(Listed entries)

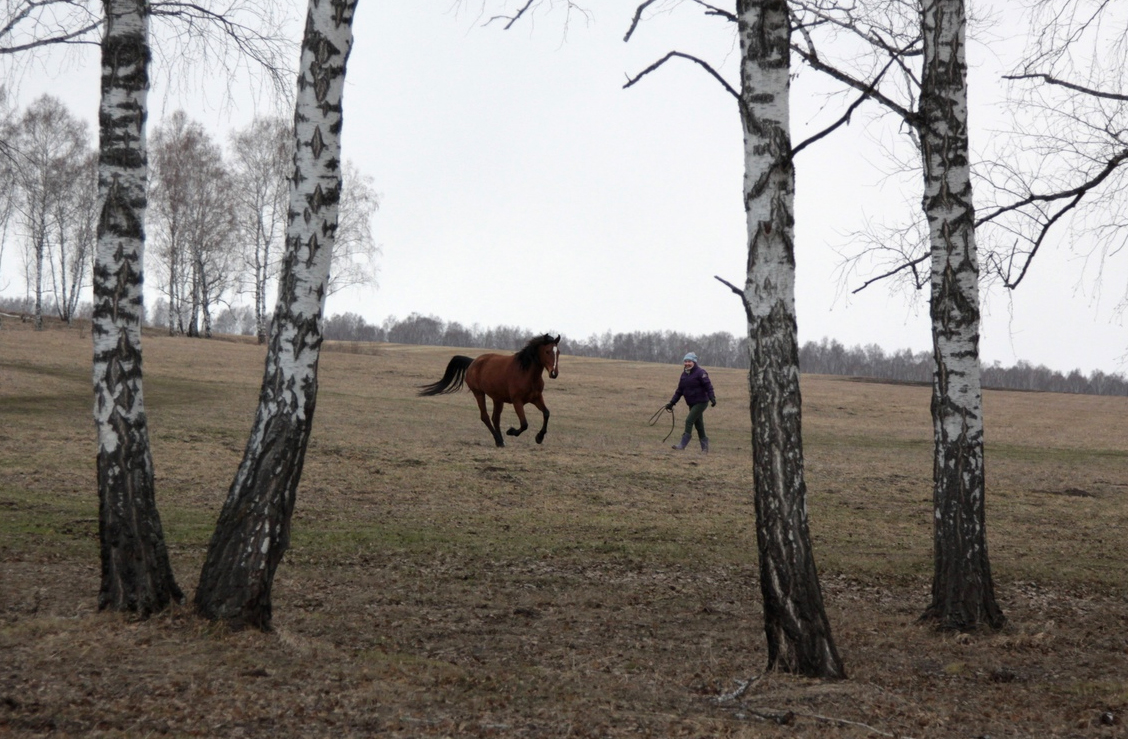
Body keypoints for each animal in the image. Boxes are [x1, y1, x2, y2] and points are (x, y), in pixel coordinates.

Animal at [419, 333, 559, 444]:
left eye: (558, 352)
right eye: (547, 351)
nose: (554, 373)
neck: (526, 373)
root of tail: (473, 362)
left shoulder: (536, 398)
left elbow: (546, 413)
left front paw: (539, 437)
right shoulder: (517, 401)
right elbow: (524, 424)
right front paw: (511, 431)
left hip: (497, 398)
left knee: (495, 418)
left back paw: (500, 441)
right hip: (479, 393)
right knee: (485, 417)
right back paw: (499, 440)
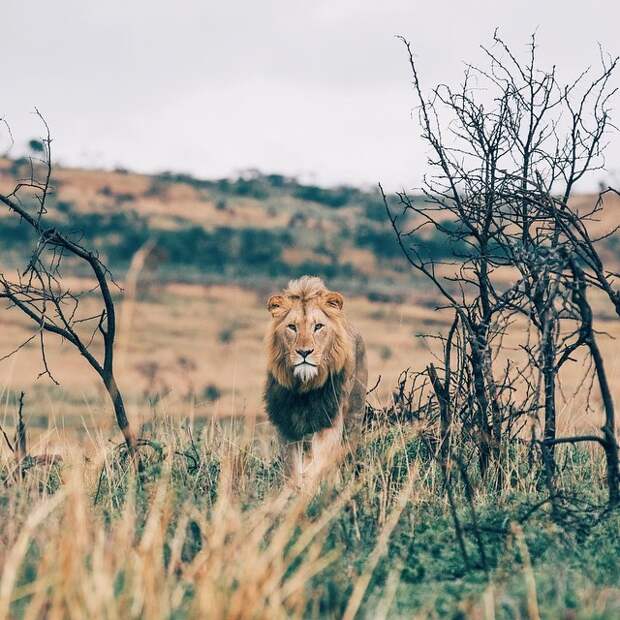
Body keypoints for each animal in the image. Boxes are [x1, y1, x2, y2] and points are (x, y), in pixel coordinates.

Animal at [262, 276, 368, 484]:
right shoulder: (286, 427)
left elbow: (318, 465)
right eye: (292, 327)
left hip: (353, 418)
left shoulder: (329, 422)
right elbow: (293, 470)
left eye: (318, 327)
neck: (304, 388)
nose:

(End Listed entries)

• Exercise requirements: Output the complete listing exactly. Pictures stay out.

• Solution for this task:
Body keypoints for each animal in the image. Boxes are [x1, y1, x2, y2] and points are (x, y), in pixel coordinates.

Animal at [419, 333, 559, 444]:
left eye: (558, 352)
right eye: (547, 351)
nose: (554, 373)
neck: (526, 373)
root of tail: (473, 362)
left shoulder: (536, 398)
left elbow: (546, 413)
left front paw: (539, 437)
right shoulder: (517, 401)
right elbow: (524, 424)
right front paw: (511, 431)
left hip: (497, 398)
left knee: (495, 418)
left back paw: (500, 441)
right hip: (479, 393)
right knee: (485, 417)
right back paw: (499, 440)
Body keypoints for each animal in the image. Boxes are [x1, y1, x2, y2] and points are (x, y), in pixel coordinates.

Animal at [262, 276, 368, 484]:
right shoulder: (286, 427)
left elbow: (318, 465)
right eye: (292, 327)
left hip: (353, 418)
left shoulder: (329, 422)
right elbow: (293, 470)
left eye: (318, 327)
neck: (304, 388)
nose:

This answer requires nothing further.